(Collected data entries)
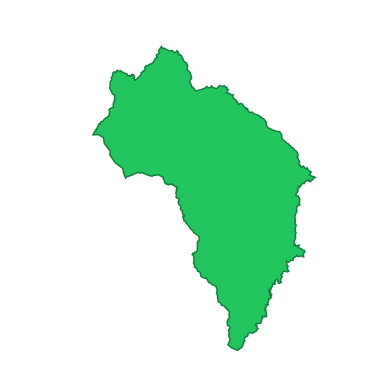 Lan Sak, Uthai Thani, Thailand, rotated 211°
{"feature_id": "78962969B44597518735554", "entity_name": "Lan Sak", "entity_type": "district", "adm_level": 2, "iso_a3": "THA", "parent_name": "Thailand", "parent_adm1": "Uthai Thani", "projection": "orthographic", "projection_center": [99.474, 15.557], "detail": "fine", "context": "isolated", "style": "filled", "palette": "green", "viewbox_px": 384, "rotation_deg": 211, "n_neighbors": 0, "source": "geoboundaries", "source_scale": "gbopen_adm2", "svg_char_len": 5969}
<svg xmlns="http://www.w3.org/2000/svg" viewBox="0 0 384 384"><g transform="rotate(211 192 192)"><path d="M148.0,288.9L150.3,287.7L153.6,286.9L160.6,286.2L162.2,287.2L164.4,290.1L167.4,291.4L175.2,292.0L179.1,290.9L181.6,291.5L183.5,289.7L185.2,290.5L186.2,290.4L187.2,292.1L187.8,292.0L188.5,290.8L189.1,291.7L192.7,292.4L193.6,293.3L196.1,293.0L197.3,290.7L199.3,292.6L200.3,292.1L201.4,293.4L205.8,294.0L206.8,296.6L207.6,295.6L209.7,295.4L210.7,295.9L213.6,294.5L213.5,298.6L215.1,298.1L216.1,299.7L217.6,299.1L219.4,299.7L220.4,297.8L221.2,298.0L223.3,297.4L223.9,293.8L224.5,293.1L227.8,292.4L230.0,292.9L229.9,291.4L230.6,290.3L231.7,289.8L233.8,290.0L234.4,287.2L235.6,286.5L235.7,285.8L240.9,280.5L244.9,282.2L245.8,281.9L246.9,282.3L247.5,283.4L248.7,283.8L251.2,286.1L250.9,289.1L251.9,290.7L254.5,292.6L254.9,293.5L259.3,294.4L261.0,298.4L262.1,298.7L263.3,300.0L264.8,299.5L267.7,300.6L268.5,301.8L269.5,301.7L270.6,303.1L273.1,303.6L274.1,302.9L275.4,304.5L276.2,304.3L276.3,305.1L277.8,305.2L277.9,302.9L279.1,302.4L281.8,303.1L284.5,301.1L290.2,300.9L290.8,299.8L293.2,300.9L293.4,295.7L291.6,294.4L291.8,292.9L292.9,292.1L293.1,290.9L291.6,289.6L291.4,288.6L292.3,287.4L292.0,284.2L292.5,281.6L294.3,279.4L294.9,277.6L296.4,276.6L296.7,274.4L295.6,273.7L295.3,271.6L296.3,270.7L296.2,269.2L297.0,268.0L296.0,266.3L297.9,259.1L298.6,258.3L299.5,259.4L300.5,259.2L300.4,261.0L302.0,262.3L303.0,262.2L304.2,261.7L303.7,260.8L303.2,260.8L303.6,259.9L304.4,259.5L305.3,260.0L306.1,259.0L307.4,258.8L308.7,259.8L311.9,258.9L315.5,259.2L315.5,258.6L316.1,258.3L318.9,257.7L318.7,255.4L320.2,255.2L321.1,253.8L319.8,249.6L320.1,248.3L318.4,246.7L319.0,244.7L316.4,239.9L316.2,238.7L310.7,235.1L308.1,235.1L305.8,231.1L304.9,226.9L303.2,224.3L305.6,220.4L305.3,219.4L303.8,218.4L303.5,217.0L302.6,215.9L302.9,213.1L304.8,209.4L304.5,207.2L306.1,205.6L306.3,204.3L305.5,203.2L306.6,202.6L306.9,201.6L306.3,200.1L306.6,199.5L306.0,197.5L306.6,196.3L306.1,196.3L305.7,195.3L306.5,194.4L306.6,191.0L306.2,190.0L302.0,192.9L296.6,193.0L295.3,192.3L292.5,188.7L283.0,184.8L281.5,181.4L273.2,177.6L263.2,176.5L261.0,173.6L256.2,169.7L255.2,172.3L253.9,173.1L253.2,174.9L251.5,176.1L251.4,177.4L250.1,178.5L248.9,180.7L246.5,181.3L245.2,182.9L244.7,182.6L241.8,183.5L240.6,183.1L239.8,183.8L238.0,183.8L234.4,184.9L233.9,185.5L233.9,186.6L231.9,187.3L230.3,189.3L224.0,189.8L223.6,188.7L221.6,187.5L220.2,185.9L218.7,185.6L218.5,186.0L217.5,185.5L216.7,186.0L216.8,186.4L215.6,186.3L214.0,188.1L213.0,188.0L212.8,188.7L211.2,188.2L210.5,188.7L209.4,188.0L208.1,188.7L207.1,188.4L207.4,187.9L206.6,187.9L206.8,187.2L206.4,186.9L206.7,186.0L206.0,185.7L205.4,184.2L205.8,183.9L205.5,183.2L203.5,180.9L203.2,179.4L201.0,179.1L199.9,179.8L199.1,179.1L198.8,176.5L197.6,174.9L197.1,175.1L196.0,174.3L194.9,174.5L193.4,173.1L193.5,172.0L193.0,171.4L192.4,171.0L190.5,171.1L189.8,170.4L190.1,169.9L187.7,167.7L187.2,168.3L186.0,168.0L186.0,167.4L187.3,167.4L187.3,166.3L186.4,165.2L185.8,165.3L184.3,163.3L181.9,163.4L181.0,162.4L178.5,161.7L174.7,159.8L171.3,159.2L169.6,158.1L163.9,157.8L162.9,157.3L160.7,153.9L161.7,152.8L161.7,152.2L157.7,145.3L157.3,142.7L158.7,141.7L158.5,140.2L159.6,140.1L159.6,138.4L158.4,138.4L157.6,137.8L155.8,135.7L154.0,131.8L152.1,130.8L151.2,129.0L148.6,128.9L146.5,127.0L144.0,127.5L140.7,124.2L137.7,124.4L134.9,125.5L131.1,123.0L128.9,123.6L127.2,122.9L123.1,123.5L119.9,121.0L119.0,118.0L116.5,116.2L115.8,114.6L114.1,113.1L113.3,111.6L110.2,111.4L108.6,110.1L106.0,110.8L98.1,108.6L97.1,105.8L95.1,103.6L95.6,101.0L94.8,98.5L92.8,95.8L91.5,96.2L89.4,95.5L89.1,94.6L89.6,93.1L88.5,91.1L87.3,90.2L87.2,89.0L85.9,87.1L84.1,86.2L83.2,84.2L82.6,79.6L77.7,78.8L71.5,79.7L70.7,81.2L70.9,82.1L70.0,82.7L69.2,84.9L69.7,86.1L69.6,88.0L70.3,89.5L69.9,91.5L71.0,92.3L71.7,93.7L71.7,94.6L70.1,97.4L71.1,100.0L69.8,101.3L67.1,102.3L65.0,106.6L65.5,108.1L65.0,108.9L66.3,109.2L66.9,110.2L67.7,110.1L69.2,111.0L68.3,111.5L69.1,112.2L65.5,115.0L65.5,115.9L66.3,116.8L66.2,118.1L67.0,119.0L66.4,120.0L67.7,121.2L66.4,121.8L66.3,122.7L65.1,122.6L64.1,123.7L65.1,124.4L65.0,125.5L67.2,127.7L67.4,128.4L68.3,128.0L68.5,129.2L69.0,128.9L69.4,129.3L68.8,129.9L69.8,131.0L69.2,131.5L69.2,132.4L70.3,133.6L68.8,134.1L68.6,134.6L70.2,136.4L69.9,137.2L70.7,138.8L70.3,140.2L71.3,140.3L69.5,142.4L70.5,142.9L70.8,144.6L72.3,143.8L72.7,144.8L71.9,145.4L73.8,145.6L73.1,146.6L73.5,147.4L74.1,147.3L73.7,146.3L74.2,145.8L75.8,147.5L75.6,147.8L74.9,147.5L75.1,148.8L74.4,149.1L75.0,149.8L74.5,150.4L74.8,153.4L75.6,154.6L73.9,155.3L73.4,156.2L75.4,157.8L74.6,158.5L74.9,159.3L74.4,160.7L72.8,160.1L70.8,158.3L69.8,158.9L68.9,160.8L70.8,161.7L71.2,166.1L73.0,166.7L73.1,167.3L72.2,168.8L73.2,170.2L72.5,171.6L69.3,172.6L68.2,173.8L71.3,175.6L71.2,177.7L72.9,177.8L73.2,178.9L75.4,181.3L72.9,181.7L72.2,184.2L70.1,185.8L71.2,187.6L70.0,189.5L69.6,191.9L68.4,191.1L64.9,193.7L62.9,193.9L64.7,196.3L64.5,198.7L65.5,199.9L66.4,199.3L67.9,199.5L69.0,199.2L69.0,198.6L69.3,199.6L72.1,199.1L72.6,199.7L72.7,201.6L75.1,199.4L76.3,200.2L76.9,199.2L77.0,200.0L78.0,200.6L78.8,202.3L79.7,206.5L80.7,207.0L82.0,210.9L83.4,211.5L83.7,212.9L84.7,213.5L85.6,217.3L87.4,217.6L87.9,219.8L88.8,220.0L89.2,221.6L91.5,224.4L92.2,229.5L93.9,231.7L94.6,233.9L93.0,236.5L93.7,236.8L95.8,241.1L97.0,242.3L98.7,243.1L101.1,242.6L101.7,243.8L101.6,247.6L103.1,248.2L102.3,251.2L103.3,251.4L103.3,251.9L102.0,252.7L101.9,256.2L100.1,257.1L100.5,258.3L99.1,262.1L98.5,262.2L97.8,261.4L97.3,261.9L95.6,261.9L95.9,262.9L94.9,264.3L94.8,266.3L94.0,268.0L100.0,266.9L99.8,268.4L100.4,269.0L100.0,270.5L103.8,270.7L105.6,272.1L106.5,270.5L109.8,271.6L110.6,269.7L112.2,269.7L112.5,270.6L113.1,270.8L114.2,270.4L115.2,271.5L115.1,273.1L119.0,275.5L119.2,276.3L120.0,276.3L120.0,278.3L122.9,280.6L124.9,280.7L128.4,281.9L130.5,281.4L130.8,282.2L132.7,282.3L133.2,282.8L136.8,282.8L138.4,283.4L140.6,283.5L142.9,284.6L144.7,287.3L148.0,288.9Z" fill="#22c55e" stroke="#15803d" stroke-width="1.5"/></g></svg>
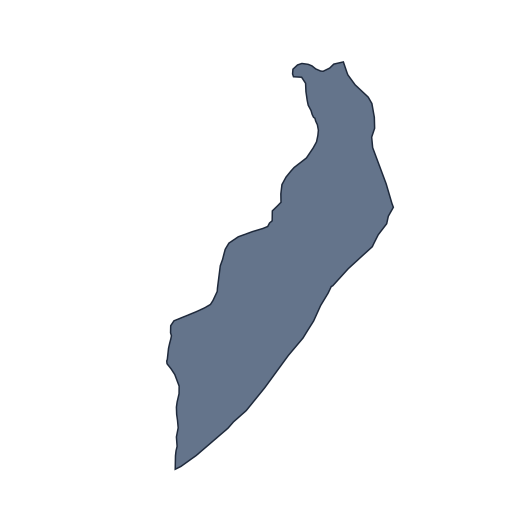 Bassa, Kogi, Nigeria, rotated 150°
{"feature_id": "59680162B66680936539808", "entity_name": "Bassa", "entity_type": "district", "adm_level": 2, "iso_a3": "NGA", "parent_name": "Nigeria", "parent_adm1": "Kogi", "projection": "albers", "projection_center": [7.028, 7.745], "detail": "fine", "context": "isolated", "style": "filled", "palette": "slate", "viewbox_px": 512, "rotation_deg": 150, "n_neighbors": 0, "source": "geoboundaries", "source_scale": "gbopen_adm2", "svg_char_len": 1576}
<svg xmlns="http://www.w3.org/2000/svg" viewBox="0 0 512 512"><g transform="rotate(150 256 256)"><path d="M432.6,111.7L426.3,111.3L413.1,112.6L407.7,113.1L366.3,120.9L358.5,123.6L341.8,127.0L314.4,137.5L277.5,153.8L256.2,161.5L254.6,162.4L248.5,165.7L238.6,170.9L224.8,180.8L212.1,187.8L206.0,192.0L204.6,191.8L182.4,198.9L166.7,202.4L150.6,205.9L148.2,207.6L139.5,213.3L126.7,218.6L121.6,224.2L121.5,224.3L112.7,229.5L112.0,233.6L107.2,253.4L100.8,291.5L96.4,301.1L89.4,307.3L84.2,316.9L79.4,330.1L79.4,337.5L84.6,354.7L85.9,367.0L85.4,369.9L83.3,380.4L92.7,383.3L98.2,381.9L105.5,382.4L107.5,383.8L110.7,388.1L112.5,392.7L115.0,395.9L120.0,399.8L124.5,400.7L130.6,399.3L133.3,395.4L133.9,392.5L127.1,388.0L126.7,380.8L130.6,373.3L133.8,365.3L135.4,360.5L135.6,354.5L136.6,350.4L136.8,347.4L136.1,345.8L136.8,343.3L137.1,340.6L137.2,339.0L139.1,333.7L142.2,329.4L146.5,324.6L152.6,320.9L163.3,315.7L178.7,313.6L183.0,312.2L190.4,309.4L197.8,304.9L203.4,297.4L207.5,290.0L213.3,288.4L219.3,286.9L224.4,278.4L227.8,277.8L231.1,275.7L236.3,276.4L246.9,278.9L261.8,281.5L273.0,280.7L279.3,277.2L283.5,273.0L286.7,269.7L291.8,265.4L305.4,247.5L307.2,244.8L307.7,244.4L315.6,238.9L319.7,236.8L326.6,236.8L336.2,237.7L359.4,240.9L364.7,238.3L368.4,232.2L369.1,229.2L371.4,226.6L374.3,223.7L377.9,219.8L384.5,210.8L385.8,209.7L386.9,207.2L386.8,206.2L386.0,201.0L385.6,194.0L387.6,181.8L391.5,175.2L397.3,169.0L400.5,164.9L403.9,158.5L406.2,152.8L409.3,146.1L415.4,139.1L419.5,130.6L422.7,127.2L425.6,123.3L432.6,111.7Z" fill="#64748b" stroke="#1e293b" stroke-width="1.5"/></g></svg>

> **Set problem**
Select every line of the items above that contains the string "geoboundaries", and copy each one out in full.

> **Exercise output**
{"feature_id": "78962969B44597518735554", "entity_name": "Lan Sak", "entity_type": "district", "adm_level": 2, "iso_a3": "THA", "parent_name": "Thailand", "parent_adm1": "Uthai Thani", "projection": "orthographic", "projection_center": [99.474, 15.557], "detail": "fine", "context": "isolated", "style": "filled", "palette": "green", "viewbox_px": 384, "rotation_deg": 211, "n_neighbors": 0, "source": "geoboundaries", "source_scale": "gbopen_adm2", "svg_char_len": 5969}
{"feature_id": "59680162B66680936539808", "entity_name": "Bassa", "entity_type": "district", "adm_level": 2, "iso_a3": "NGA", "parent_name": "Nigeria", "parent_adm1": "Kogi", "projection": "albers", "projection_center": [7.028, 7.745], "detail": "fine", "context": "isolated", "style": "filled", "palette": "slate", "viewbox_px": 512, "rotation_deg": 150, "n_neighbors": 0, "source": "geoboundaries", "source_scale": "gbopen_adm2", "svg_char_len": 1576}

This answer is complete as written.